→ **Source data**:
----

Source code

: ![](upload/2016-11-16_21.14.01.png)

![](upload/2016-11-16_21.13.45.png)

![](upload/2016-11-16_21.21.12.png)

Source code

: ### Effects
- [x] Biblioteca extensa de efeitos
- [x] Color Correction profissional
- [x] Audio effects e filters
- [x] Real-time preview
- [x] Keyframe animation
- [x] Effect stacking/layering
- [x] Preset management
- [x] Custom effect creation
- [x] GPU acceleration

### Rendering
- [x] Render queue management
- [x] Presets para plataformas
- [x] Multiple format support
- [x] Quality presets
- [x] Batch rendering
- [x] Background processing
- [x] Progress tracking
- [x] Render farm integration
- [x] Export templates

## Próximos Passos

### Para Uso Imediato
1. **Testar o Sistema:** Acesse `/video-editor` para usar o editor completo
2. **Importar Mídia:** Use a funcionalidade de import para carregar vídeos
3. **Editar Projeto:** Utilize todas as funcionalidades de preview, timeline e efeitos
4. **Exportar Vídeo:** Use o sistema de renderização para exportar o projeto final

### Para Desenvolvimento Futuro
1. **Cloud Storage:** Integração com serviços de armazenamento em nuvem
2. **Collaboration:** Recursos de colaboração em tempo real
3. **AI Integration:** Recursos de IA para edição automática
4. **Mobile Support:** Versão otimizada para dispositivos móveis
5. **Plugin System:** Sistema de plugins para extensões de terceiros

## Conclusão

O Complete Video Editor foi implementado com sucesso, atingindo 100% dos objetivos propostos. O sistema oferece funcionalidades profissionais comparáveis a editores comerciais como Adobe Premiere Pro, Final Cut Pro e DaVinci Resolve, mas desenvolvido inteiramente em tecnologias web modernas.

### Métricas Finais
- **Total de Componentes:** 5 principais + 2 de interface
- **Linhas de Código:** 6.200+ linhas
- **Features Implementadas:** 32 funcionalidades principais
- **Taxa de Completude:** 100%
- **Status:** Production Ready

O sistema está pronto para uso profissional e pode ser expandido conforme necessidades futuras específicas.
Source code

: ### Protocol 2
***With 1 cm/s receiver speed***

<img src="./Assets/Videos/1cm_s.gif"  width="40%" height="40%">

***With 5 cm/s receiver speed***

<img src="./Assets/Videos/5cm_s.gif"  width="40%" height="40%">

----

→ **What the exercise asks**:
Will you return exactly the lines above from the one with "4. **Mobile Support:**" down to the one with "## Conclusão", counting both as part of the range?

→ **Solution to this problem**:
4. **Mobile Support:** Versão otimizada para dispositivos móveis
5. **Plugin System:** Sistema de plugins para extensões de terceiros

## Conclusão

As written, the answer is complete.